How Rent-Stabilized Tenants Foiled Donald Trump

Donald Trump thought he’d scored a windfall when he purchased two buildings on Sixth Avenue and Central Park South in 1981. The 38-story Barbizon Plaza, he told his ghostwriter, “was a somewhat run-down middle-priced hotel earning a minimal profit at best.” And 100 Central Park South, the 14-story building next door, “was filled with rent-controlled and rent-stabilized apartments,” which meant that it would bring in at best a modest profit.

“The way to derive the most value from the site, I thought, was to knock down both buildings and construct in their place one huge, beautiful, modern luxury condominium tower,” he said in his 1987 as-told-to book,  . But to do that, he’d have to drive the rent-regulated tenants out. 

Like multitudes of other New York landlords with similar ambitions, he tried. On Jan. 1, 1982, six tenants received notices that they had to restore their apartments to the original conditions within 10 days or be evicted. For James Galef, whose family had lived in the building for decades, that would have meant rebuilding a wall that had been torn down in 1955, a few years before he was born. Suzanne Blackmer, an elderly actress who’d returned to the building from her hometown in North Carolina after her husband died in 1973, got multiple eviction notices charging that the apartment was not her primary residence, although her North Carolina house had been ruined by a fire. When her water and gas was cut off, Trump blamed it on the renovations in other apartments. He filed bogus nonpayment charges against other tenants, one of which was dropped when the man brought his cancelled rent check into court.

Later in 1982, Trump told the city Human Resources Administration that he would house homeless people in the 10 vacant apartments for free. After HRA turned the offer down, saying “it did not seem appropriate to house clients in a building slated for demolition,” he boarded up the windows of the warehoused apartments so the building would look abandoned. 

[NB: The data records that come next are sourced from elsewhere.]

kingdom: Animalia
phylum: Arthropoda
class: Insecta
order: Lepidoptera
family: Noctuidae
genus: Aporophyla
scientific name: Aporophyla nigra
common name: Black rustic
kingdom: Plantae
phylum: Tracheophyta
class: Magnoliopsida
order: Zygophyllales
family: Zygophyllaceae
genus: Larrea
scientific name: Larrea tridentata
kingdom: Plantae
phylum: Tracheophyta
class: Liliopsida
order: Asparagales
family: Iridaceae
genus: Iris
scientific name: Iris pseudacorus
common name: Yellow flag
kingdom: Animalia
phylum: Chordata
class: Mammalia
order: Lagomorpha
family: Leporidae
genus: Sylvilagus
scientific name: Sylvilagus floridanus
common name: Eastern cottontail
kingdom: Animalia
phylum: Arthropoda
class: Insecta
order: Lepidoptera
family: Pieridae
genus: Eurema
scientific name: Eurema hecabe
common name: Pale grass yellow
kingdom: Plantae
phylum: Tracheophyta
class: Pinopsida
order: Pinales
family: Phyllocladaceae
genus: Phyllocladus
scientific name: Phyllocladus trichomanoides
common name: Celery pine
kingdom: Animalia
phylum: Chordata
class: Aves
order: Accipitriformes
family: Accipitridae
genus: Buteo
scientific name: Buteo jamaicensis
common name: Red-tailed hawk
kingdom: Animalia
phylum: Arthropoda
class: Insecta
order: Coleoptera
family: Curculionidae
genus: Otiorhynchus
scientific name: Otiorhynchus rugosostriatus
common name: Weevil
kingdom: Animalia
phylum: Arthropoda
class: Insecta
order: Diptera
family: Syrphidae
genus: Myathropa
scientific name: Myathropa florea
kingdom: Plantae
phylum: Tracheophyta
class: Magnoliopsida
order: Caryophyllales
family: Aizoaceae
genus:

Tenants filed multiple complaints with the state Division of Housing and Community Renewal alleging harassment, “drastic decreases in essential services,” and “persistent delay in repairing defective conditions with life-threatening potential.” Several went on a rent strike. James Galef, testifying at a DHCR hearing in 1985, said the elevators were faulty and showed a picture of mushrooms growing under a rug. 

Trump also staged a propaganda offensive calling the tenants “millionaires in mink coats, driving Rolls-Royces.” “With rent control and rent stabilization, these tenants were enjoying one of the great windfall subsidies in the free world: On the open market, their apartments would have rented for as much as ten times what they were paying,” he said in The Art of the Deal. “Rent control is a disaster for all but the privileged minority who are protected by it. As much as any other single factor, rent control is responsible for the desperate housing crisis that has plagued NYC for the past 20 years.”

In reality, Suzanne Blackmer, who was paying $204 for her rent-controlled apartment, was living on less than $10,000 a year from Social Security, occasional acting gigs, and a pension from the Actors’ Guild she’d earned by appearing in more than 60 movies. “He has such an ego,” she told a reporter in 1987. “He wants to be Jesus. He wants to be Hitler. He wants to be the most powerful thing in the world.”

The tenants hired a high-powered law firm, Fischbein Olivieri Rozenholc & Badillo, which featured former Congressmember Herman Badillo. They won an injunction barring evictions. Trump counterattacked by suing the firm for $205 million in federal court, charging that it was a racketeer-influenced and corrupt organization. He claimed that the lawyers had extorted him by filing complaints with the DHCR and by representing tenants in rent strikes and Housing Court attempts to improve services. He also accused them of offering to cut him in on real-estate deals and trying to bribe a key staffer for inside information. 

Judge Whitman Knapp threw Trump’s suit out in 1986, saying that continuing it “would merely waste the time and resources of the litigants.” Filing a lawsuit does not qualify as extortion, he wrote. And while he found Trump’s claims about the alleged real-estate offers “rather incredible,” it’s not extortion for lawyers to make offers to their adversary. “Indeed, if it were,” he wrote, “every lawyer who tries to settle a case might end up behind bars.”

The case was finally settled in 1998, when an appellate court ruled that Trump could turn the vacant apartments into condos and sell them, but the 51 remaining rent-regulated tenants could stay. They could either continue renting, with no major-capital-improvement increases allowed for eight years, or buy their apartments for one-third off. Only eight chose to buy.

Suzanne Blackmer stayed in her apartment until shortly before her death in 2004, with no further harassment from Trump; he even sent her flowers on her birthday.

Trump claimed he had made more than $100 million on the two buildings, renamed Trump Parc and Trump Parc East, by 1987. His company’s Website currently lists a one-bedroom condo for $1,550,000 and a studio for $1,100,000. Other real-estate sites, however, list a one-bedroom condo for $849,000. Another rented recently for $2,850 a month. A three-bedroom apartment sold in 2013 for just under $9 million.